Namun mungkin tidak berlaku untuk s.japonicus yang bergerak relatif lambat. Peran yang dimainkan
oleh kontras intratubuh pada kamuflase yang menganggu dan pencocokan dengan lingkungan melalui
garis longitudinal dan pita melintang . studi tentang kupu-kupu menunjukan bahwa kontras yang
tinggi didalam tuuh dapat menimbulkan efek menganggu untuk menyembunyikan garis-garis tubuh
dibandingkan kontras yang rendah dengan lingkungan. Namun terlalu banyak kontras pada tubuh juga
dapat meningkatkan resiko predasi karena keterkejutan. Kami tidak menguji kontras intratubuh
s.japonicus pada pertahanan mereka. Sebuah perbandigan langsung dari kontras warna kromatik
warna dengan ular karang yang telah dikonfirmasi sebagai aposematik sangat dibutuhkan, namun
hasil penelitian kami menunjukkan bahwa pewarnaan oranye s.japonicus dengan pola garis dan pita
hitam dapat bekerja secara sembunyi atau kamuflase menganggu daripada aposematisme. Di
kepulauan ryukyu ada 2 subspesies sinomicrurus japonicus japonicus dan sinomicrurus japonicus
takarai dan spesies kerabat s. Macclellandi iwasakii . s japonicus japonicua dan s.japonicus takarai
menampilkan gaaris longitudinal hitam pada perwanrnaan oranye yang mirip dengan s.japonicus
boettgeri dan s.japonicus takarai tidak menunjukkan pira melintang, menunjukan bahwa pewarnaan
tubuh mereka mungkin tidak berfungsi sbg sinyal aposematik, seperti pada kasus s.japonicus
boettgeri.
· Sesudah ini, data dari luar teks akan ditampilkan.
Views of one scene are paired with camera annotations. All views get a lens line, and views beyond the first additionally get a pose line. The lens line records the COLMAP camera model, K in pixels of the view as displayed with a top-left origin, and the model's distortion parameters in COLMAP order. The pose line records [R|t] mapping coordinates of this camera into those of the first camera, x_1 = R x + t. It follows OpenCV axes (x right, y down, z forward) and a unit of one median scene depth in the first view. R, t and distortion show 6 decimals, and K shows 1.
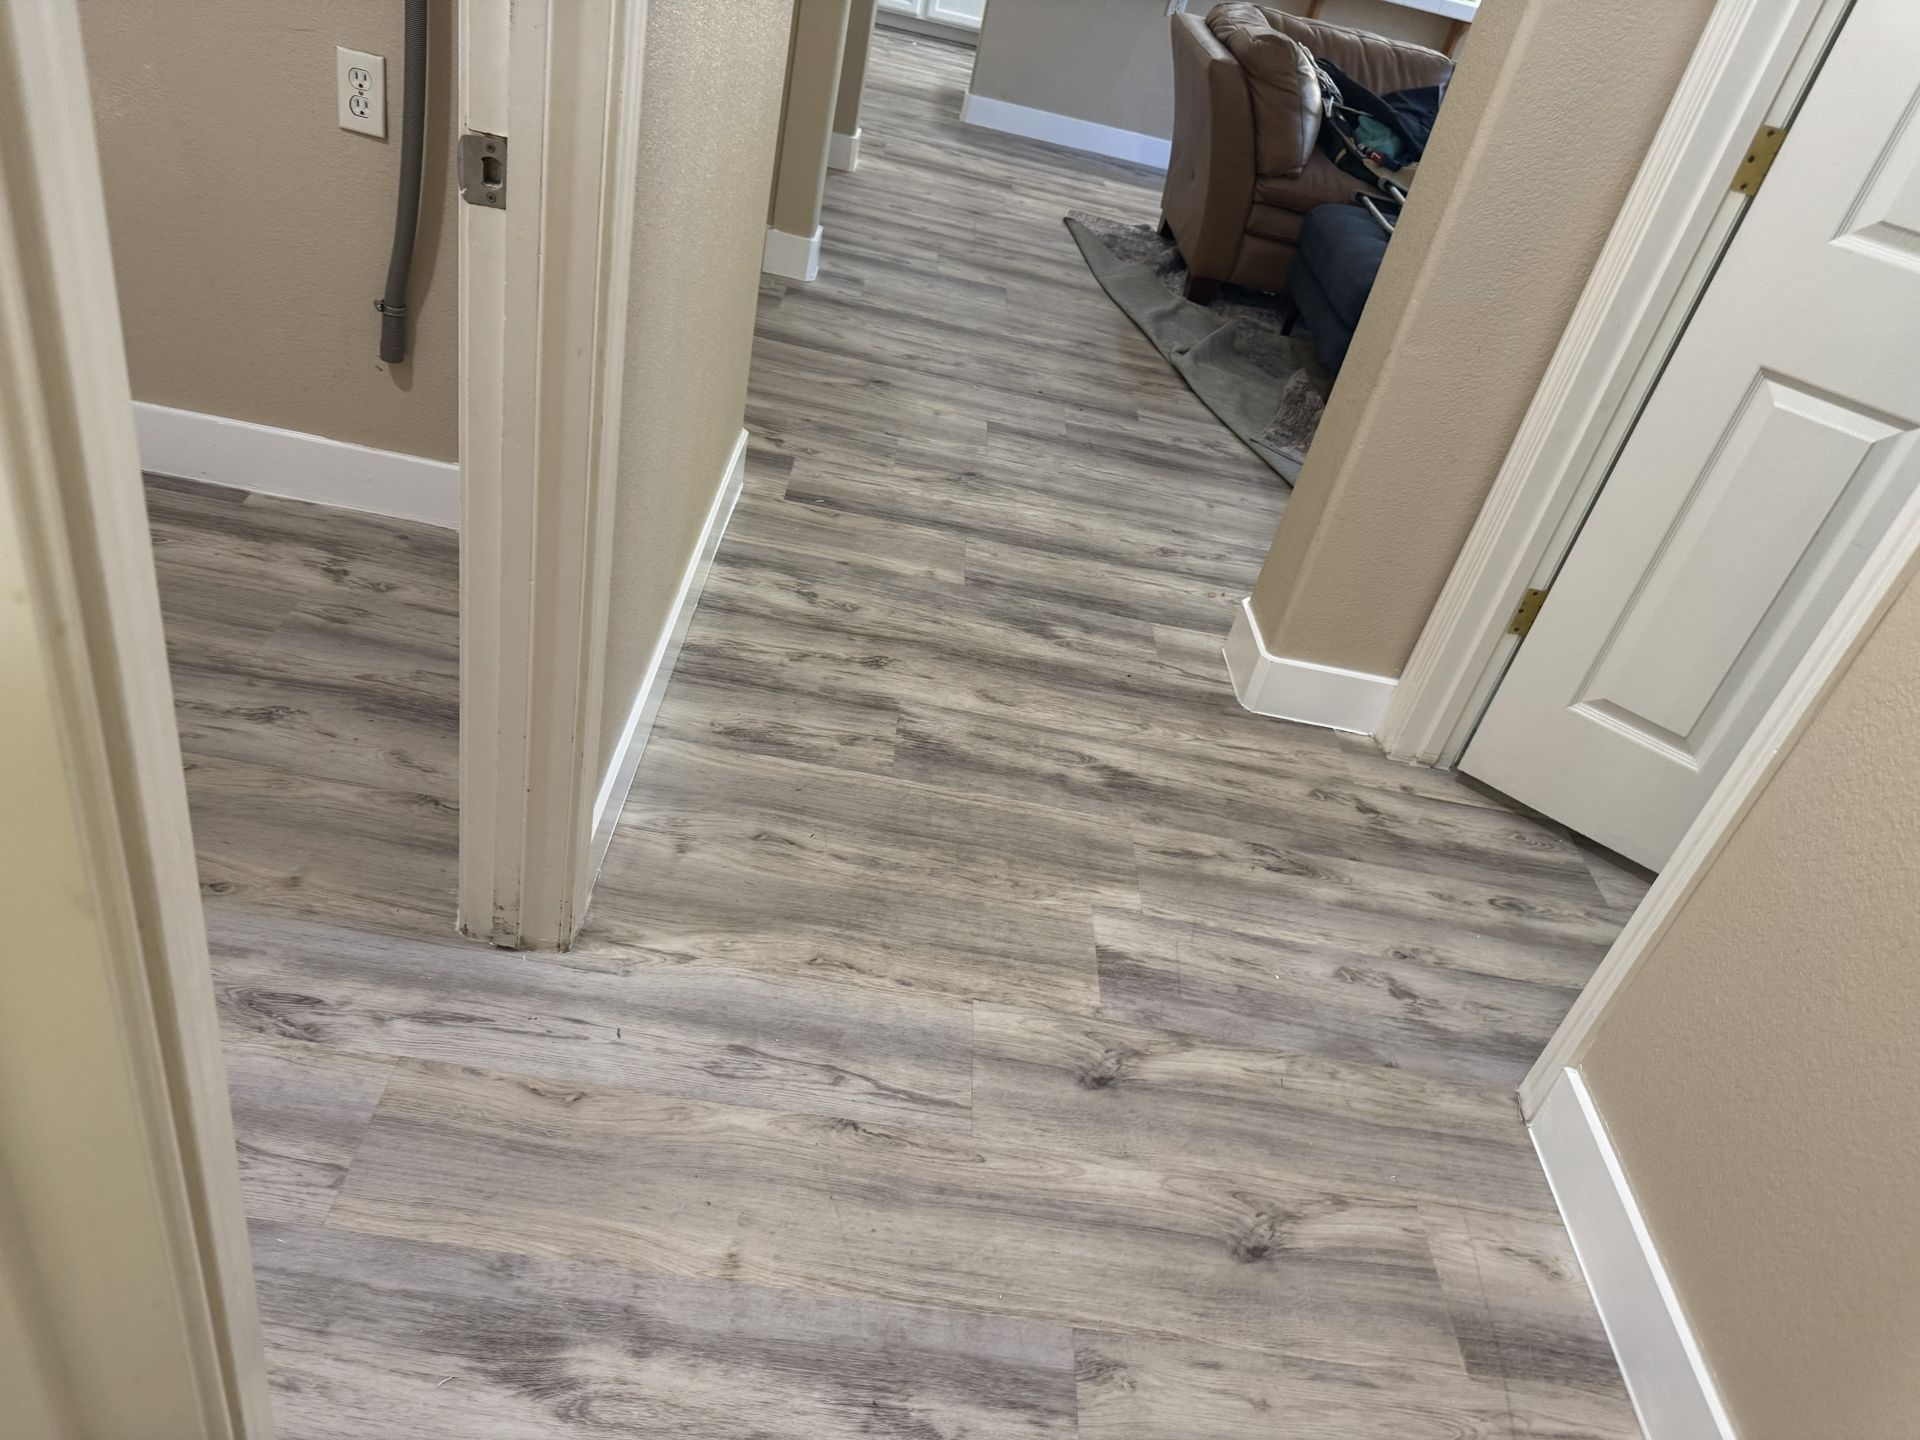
lens RADIAL K [[1371.1, 0, 958.2], [0, 1371.1, 703.7], [0, 0, 1]] dist [0.019780, -0.008305]
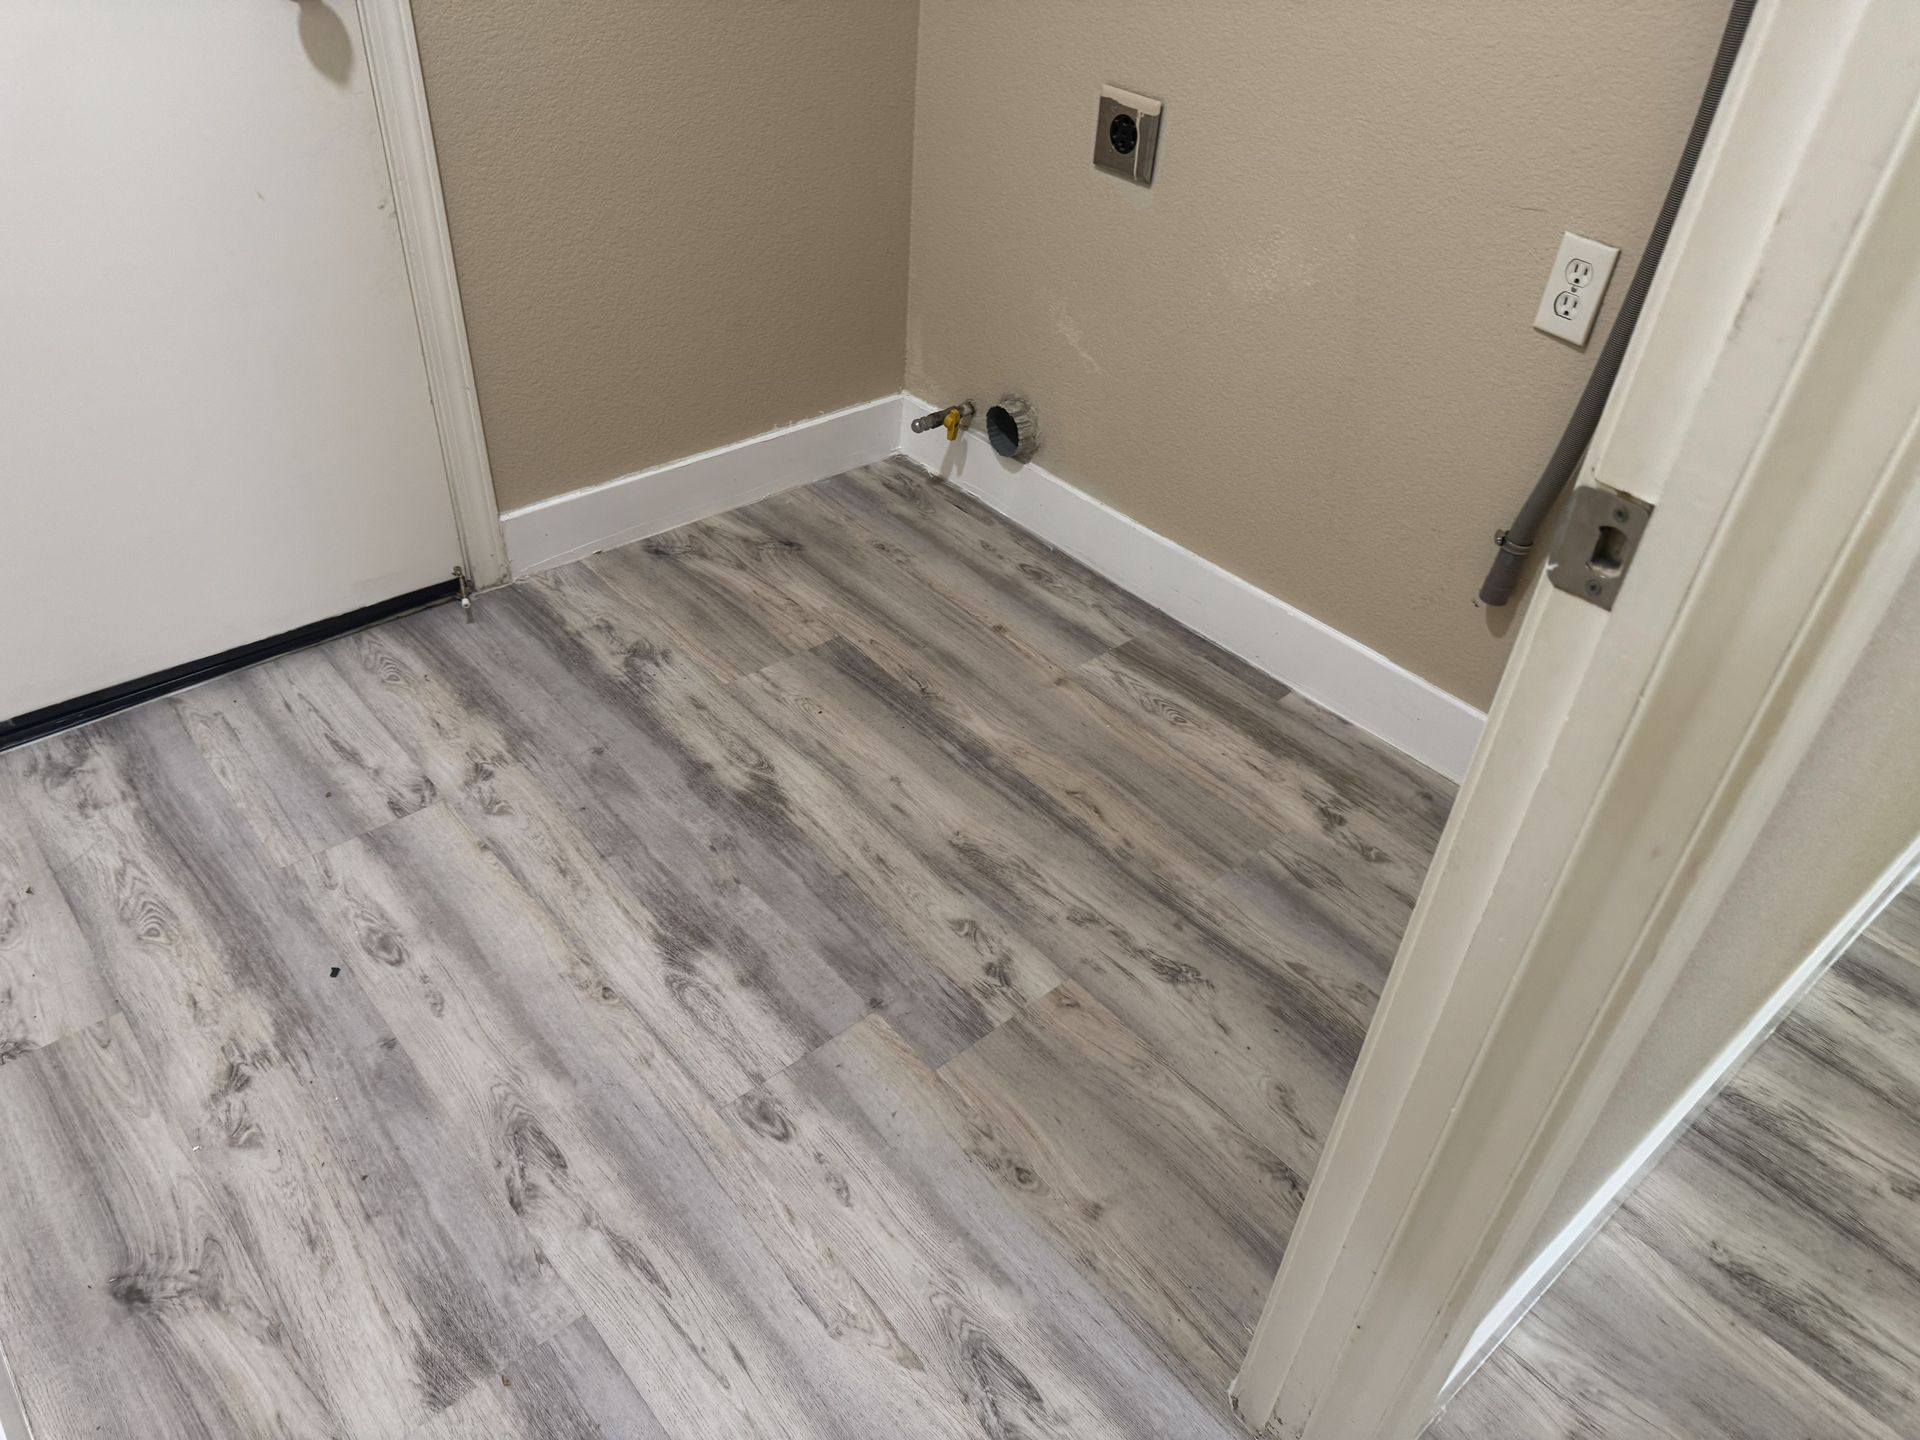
lens RADIAL K [[1371.1, 0, 977.9], [0, 1371.1, 730.9], [0, 0, 1]] dist [0.019780, -0.008305]
pose [[0.679180, 0.325378, -0.657909, -0.064592], [-0.355260, 0.930105, 0.093251, -0.157151], [0.642266, 0.170394, 0.747302, 0.233574]]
Disamping itu s.macclellandi iwasakii menampilkan pita melintang lebar diseluruh tubuhnya
dan tidak memiliki garis longitudinal dan kerena itu pola warna tubuhnya lebih mirip dengan ular
karang daripada spesies sinomucrurus lainya. S.macclellandi iwasakii adalah spesies sinomicrurus
terdistribusi paling selatan dikepulauan ryukyu dan rentang distribusinya tumpang tindih dengan
populasi raptor spilornis cheela, pemangsa pemakan ular yang terkenal. Ular karang ini mungkin
menghadapi predator burung pada frekuensi yang lebih tinggi daripada sinomicrurus lainya sepanjang
tahun diwilayah ini. Pembentukan aposematisme menguntungkan bagi hewan mangsa dalam kasus
ketika predator dapat belajar tentang ketidakmampuan mangsa yang membawa sinyal aposematik.
Studi empiris telah mengungkapkan bahwa kelimpahan predator yang berorientasi visual akan
mendorong perolehan pertahanan aposematik pada hewan mangsa. Penelitian lebih lanjut diperlukan
untuk mengklarifikasi hubungan antaara variasi interspesifik dalam pewarnaan tubuh dan perbedaan
komposisi predator lokal sinomicrurus juga mengingat pengaruh hubungan filogenetik dan sifat
defensif lainya seperti toksisitas.

Conclusion .
Hasil penelitian menunjukkan bahwa pewarnaan tubuh s.japonicus boettgeri akan bekerja sebagai
kamuflase melalui pencocokan dengan lingkungan daripada aposematisme. Ini akan memberikan kita
pemahaman tenatang kapan dan dimana beberapa ular karang asia kehilangan dan mendapatkan pita
melintang aposematik dan garus longitudinalnya yang bisa dihubungkan dengan kamuflase.